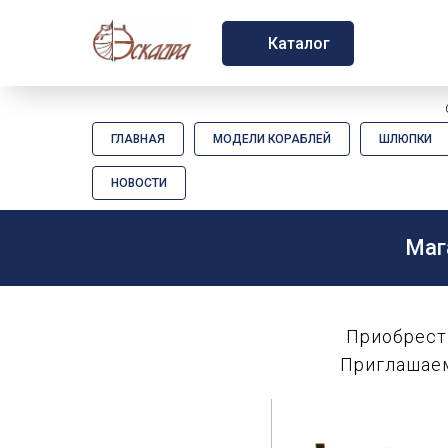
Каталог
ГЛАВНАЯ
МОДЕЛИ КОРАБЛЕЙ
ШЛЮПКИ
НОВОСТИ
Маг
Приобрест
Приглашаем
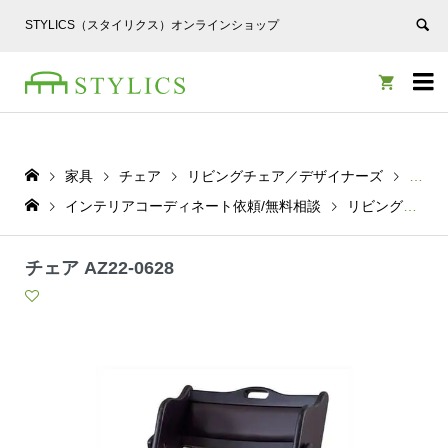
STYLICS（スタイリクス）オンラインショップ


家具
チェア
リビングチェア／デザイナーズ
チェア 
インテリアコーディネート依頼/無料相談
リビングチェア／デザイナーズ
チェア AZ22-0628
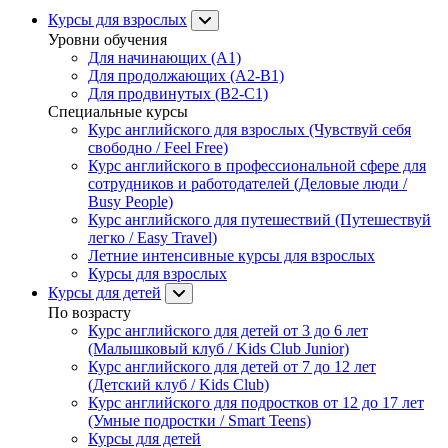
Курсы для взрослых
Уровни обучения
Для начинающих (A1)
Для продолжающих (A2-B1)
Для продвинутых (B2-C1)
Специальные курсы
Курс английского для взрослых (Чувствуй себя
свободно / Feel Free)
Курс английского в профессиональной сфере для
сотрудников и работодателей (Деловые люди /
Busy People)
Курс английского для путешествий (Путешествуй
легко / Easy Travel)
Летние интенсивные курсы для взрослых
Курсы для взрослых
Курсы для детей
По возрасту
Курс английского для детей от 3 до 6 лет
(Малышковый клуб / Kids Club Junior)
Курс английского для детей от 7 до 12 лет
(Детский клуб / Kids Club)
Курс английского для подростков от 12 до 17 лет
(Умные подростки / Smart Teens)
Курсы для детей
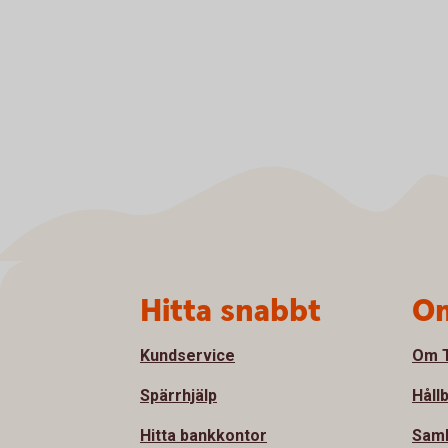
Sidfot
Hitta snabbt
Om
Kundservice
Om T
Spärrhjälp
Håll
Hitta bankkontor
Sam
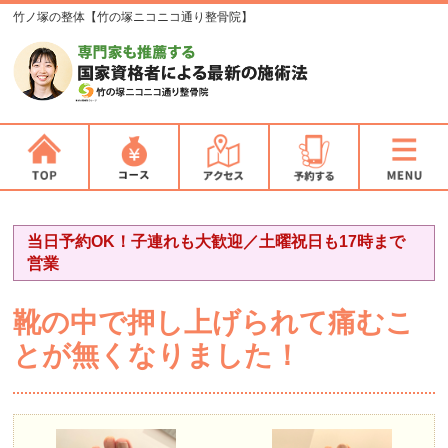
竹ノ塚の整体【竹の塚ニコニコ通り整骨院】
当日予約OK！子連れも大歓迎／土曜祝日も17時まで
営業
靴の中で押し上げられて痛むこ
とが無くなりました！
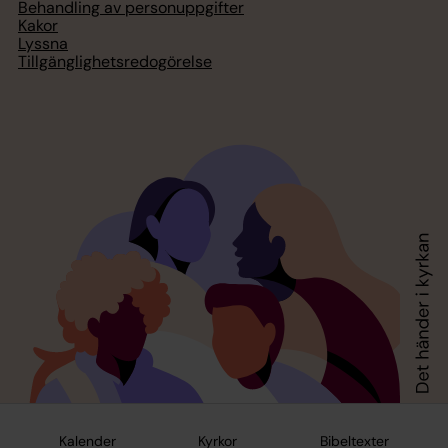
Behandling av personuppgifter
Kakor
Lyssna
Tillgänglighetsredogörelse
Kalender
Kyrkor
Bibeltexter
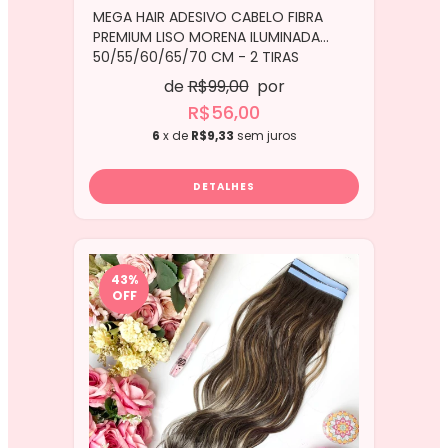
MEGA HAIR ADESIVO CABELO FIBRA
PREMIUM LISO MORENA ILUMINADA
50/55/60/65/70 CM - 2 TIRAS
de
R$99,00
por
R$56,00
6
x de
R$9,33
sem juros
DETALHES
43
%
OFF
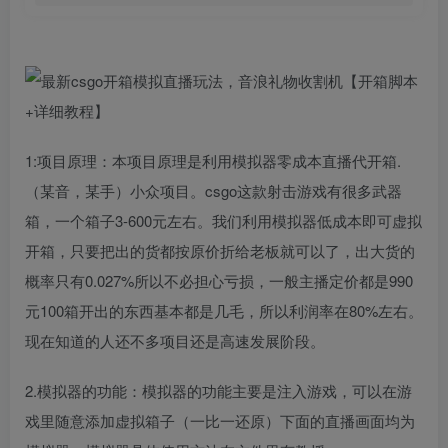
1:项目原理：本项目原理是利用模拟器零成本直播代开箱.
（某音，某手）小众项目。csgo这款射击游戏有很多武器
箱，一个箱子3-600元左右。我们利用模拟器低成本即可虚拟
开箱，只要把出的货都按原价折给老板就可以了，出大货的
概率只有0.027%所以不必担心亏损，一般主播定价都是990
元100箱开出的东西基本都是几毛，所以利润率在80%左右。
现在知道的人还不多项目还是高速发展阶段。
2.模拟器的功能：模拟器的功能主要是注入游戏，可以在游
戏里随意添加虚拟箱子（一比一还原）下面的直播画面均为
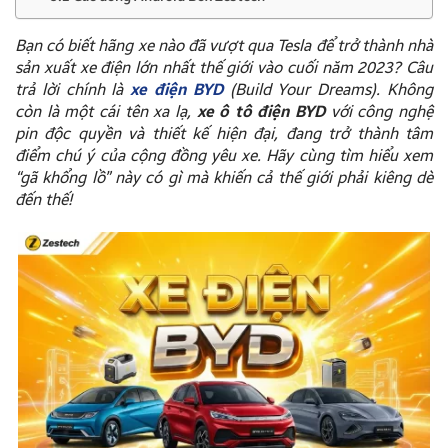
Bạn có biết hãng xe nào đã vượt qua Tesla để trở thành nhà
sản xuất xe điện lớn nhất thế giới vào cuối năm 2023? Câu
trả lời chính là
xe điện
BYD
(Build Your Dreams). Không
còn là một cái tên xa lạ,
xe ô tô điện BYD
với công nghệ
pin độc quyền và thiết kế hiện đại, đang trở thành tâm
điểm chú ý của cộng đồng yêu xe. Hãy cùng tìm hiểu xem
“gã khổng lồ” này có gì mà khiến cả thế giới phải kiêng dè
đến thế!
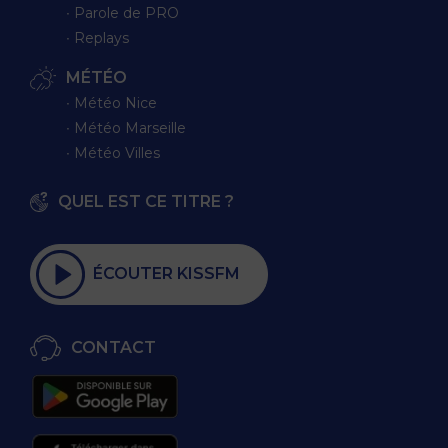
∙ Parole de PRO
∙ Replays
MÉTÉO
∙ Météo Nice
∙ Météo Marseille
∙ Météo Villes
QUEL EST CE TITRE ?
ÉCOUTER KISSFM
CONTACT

> _EXERCISE GOAL_
The material shown above is to be repeated verbatim, and its pictures are to be omitted.

> _EXERCISE OUTPUT_
Каталог
ГЛАВНАЯ
МОДЕЛИ КОРАБЛЕЙ
ШЛЮПКИ
НОВОСТИ
Маг
Приобрест
Приглашаем
STYLICS（スタイリクス）オンラインショップ


家具
チェア
リビングチェア／デザイナーズ
チェア 
インテリアコーディネート依頼/無料相談
リビングチェア／デザイナーズ
チェア AZ22-0628
Курсы для взрослых
Уровни обучения
Для начинающих (A1)
Для продолжающих (A2-B1)
Для продвинутых (B2-C1)
Специальные курсы
Курс английского для взрослых (Чувствуй себя
свободно / Feel Free)
Курс английского в профессиональной сфере для
сотрудников и работодателей (Деловые люди /
Busy People)
Курс английского для путешествий (Путешествуй
легко / Easy Travel)
Летние интенсивные курсы для взрослых
Курсы для взрослых
Курсы для детей
По возрасту
Курс английского для детей от 3 до 6 лет
(Малышковый клуб / Kids Club Junior)
Курс английского для детей от 7 до 12 лет
(Детский клуб / Kids Club)
Курс английского для подростков от 12 до 17 лет
(Умные подростки / Smart Teens)
Курсы для детей
Sidfot
Hitta snabbt
Om
Kundservice
Om T
Spärrhjälp
Håll
Hitta bankkontor
Sam
竹ノ塚の整体【竹の塚ニコニコ通り整骨院】
当日予約OK！子連れも大歓迎／土曜祝日も17時まで
営業
靴の中で押し上げられて痛むこ
とが無くなりました！
Behandling av personuppgifter
Kakor
Lyssna
Tillgänglighetsredogörelse
Kalender
Kyrkor
Bibeltexter
MEGA HAIR ADESIVO CABELO FIBRA
PREMIUM LISO MORENA ILUMINADA
50/55/60/65/70 CM - 2 TIRAS
de
R$99,00
por
R$56,00
6
x de
R$9,33
sem juros
DETALHES
43
%
OFF
1:项目原理：本项目原理是利用模拟器零成本直播代开箱.
（某音，某手）小众项目。csgo这款射击游戏有很多武器
箱，一个箱子3-600元左右。我们利用模拟器低成本即可虚拟
开箱，只要把出的货都按原价折给老板就可以了，出大货的
概率只有0.027%所以不必担心亏损，一般主播定价都是990
元100箱开出的东西基本都是几毛，所以利润率在80%左右。
现在知道的人还不多项目还是高速发展阶段。
2.模拟器的功能：模拟器的功能主要是注入游戏，可以在游
戏里随意添加虚拟箱子（一比一还原）下面的直播画面均为
Bạn có biết hãng xe nào đã vượt qua Tesla để trở thành nhà
sản xuất xe điện lớn nhất thế giới vào cuối năm 2023? Câu
trả lời chính là
xe điện
BYD
(Build Your Dreams). Không
còn là một cái tên xa lạ,
xe ô tô điện BYD
với công nghệ
pin độc quyền và thiết kế hiện đại, đang trở thành tâm
điểm chú ý của cộng đồng yêu xe. Hãy cùng tìm hiểu xem
“gã khổng lồ” này có gì mà khiến cả thế giới phải kiêng dè
đến thế!
∙ Parole de PRO
∙ Replays
MÉTÉO
∙ Météo Nice
∙ Météo Marseille
∙ Météo Villes
QUEL EST CE TITRE ?
ÉCOUTER KISSFM
CONTACT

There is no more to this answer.